Wuppertaler Von der Heydt-Museum Ein Kunstwerk aus 350 Fotos

Hiroyuki Masuyamas „Caspar David Friedrich – Felsenschlucht 1821“ ist im Von der Heydt-Museum zu sehen.

 „Caspar David Friedrich – Felsenschlucht 1821“ von Hiroyuki Masuyama.

„Caspar David Friedrich – Felsenschlucht 1821“ von Hiroyuki Masuyama.

Foto: von der heydt museum

Kaum zu glauben, aber Hiroyuki Masuyamas Werk „Caspar David Friedrich – Felsenschlucht 1821“ besteht aus Teilen von 350 Fotos. Der japanische Künstler bezieht sich mit fotografischen Mitteln auf ein Gemälde des deutschen Frühromantikers. Über dem Ausschnitt einer Gebirgslandschaft ist kein Himmel sichtbar. Eine tiefdunkle Felsspalte durchzieht die helle Gesteinswand. Jenseits der Schlucht öffnet sich eine Höhle, in deren Eingang ein blauschwarzer Monolith aufrecht wie eine Skulptur in ihrer Mauernische steht. Die Bildkomposition ist konzentrisch auf diesen Stein ausgerichtet, dessen Anziehungskraft ihn zu einem Gegenüber im doppelten Sinne macht. Der Betrachter begegnet dem „augenlosen Steinblick“ des Monolithen, wie Paul Celan ihn in seinem Gedicht „Le Menhir“ suggestiv schildert.

In einer ganzen Reihe von Werken paraphrasiert der 1968 geborene Konzeptkünstler Hiroyuki Masuyama Werke Caspar David Friedrichs.
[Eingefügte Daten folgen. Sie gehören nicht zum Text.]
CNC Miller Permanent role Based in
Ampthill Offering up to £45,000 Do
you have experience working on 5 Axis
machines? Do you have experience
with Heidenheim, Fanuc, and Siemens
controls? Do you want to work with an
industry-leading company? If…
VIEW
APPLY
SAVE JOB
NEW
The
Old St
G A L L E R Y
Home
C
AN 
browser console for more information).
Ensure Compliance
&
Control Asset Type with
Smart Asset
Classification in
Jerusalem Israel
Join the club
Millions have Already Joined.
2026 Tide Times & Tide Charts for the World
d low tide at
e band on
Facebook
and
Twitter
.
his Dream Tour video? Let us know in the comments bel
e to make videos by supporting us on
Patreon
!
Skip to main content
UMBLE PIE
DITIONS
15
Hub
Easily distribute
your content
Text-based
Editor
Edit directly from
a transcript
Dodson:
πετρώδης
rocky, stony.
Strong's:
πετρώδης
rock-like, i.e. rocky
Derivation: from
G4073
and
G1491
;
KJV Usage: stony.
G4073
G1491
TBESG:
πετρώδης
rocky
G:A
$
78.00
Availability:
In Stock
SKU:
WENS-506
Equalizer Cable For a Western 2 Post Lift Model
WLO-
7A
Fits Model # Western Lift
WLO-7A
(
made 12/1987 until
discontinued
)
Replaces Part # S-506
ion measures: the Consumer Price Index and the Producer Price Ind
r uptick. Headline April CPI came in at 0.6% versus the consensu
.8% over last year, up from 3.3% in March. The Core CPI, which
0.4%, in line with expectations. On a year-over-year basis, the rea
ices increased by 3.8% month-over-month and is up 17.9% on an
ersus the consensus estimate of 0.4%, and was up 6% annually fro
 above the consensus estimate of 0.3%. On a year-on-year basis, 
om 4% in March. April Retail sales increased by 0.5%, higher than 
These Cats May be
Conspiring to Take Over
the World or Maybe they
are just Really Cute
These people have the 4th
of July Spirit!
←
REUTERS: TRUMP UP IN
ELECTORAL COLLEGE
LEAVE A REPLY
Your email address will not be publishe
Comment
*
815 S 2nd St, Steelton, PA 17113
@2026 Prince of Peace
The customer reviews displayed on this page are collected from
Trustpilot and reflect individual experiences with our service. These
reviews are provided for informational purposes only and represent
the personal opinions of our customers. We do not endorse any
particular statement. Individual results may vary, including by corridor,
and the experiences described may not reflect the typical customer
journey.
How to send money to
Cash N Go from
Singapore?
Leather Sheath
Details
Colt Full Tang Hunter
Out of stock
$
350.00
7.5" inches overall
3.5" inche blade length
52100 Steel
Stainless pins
Für das 2007 erworbene Werk im Von der Heydt-Museum nahm er sich Friedrichs Gemälde „Felsenschlucht 1821“ (Pommerisches Landesmuseum, Greifswald) zum Vorbild, dessen Motive dieser am Rande der Schwäbischen Alp fand. Aus hunderten von Landschaftsaufnahmen montierte der Japaner detailgetreu die Ansicht des gemalten Vorbildes. Die Maße des LED-Leuchtkastens entsprechen exakt dem romantischen Original. In unserer derzeitigen Sammlungspräsentation „1919-2019 – hundert Jahre Moderne im Von der Heydt-Museum“ hängt das Werk entsprechend neben einem Werk von Caspar David Friedrich.

Das mimetische Verfahren liefert keine Kopie oder Reproduktion, sondern eine zeitgenössische Neuinszenierung des Gemäldes. „Friedrichs Augen sahen anders als unsere, die sich an die Fotografie gewöhnt haben“, gibt Masuyama zu bedenken, der selbst über die Malerei zur Fotografie kam. Durch die melancholische Ergriffenheit zweier Wanderer links im Bild vertiefte Friedrich die Landschaftserfahrung. Diese fehlen hier jedoch.

Masuyama lässt uns mit der Natur allein. Während Friedrich nach Vergegenständlichung des Unfassbaren trachtete, buchstabiert Masuyama die romantische Natursymbolik neu. Wärme und Innigkeit des Originals schwinden dabei. Ein letztes herbstgoldenes Leuchten, das im Gemälde die Stimmung verklärt, weicht dem gleichmäßig kühlen Licht des Leuchtkastens. Bei Masuyama dominiert das Unorganische, verdichtet in der schwarzen Steinsetzung. Die Vegetation ist karg, wo sie bei Friedrich zart war. In seine Neuinterpretation mag japanische Symboltradition mit eingeflossen sein. Das subtile Versprechen der Erlösung, wie es Friedrich seiner herbstlichen Gebirgsszene einschrieb, ist erloschen.